◆ Instruction A ◆
In the records, switch "devastating" to "sweeping" in the part that opens with the first line of the records and closes with the line containing "Houthis began firing", leaving everything else unchanged. Give back only those lines.

◆ Text provided ◆
If Nikos can do a lazy summer's day update, so can I... though I doubt anyone in the history of all human endeavour has fussed over a measly 8-bytes more than I. :D (Download link in the original post updated.)

Code: Select all

Changelog for 2.5.0.1

Added: All IPC is handled directly by the plugin allowing for the removal of the ES 1.4 SDK entirely
	- Cuts package size in half
	- Reduces average folder query/response time from ~5ms to under 3ms
Added: Timeouts as failsafes against possible ES/SizeES IPC thread hanging
Added: Expanded range of Status.ES message types and priorities
Added: Lower memory footprint by removing unnecessary long-path buffer allocation block
This update is more interesting for what's under-the-bonnet than it is for raw hoo-rah.

Previous releases have all had the ES SDK monolithically compiled into it, but after going through all his original code to see how it works there were a few things I decided to do a little differently (not least a proper HWND_MESSAGE proc which the plugin hosts), so I just tore it all down, rewrote it from scratch and did it the hard way (as usual).

(And why-oh-why was stpcpy never included in the standard C library? It's so much more useful than ordinary copy, though it needed a widechar version. My work is never done.)

◆ Instruction B ◆
Resume the post about the plugin update from the point where it stops.

◆ Information supplied ◆
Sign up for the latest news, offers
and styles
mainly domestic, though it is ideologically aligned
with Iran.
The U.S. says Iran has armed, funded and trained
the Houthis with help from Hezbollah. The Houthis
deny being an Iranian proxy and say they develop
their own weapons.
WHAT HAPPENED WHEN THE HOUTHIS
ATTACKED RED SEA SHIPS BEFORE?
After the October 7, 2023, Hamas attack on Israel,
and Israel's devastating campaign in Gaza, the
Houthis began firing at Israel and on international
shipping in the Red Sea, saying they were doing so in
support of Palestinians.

◆ Answer section A ◆
Sign up for the latest news, offers
and styles
mainly domestic, though it is ideologically aligned
with Iran.
The U.S. says Iran has armed, funded and trained
the Houthis with help from Hezbollah. The Houthis
deny being an Iranian proxy and say they develop
their own weapons.
WHAT HAPPENED WHEN THE HOUTHIS
ATTACKED RED SEA SHIPS BEFORE?
After the October 7, 2023, Hamas attack on Israel,
and Israel's sweeping campaign in Gaza, the
Houthis began firing at Israel and on international

◆ Answer section B ◆
The end result? Well, it's probably as robust, fast, and light as it can possibly be - the lean-and-mean version, if you will. As the changelog mentions, around 2-and-a-bit milliseconds have been shaved off the query/response time, which essentially makes it twice as fast as the old version.

v2.0.0.2 Test 1: 4901ms / 1000 folders = 4.90ms
v2.5.0.1 Test 2: 2752ms / 1000 folders = 2.75ms

Consider this: you can easily browse through 10,000 folders a day, and if you've saved 20,000 milliseconds for that day, and you have a life-expectancy of 73 years, I have single-handedly saved you 532,900 seconds or 6.168 days of time. :wink: You're welcome. Take a longer holiday.

While I admit there may well be more than a few doubtful and glaring logical flaws in that scenario, as usual I'm easily amused, so hey...

By the way, those 8-bytes I fuss over? For those wondering, it's the size of the integer which holds the number of bytes in the foldersize. Yeah. Very exciting. An important and yet oddly useless piece of knowledge to start your day with. Long live the uint64_t. :)

Enjoy.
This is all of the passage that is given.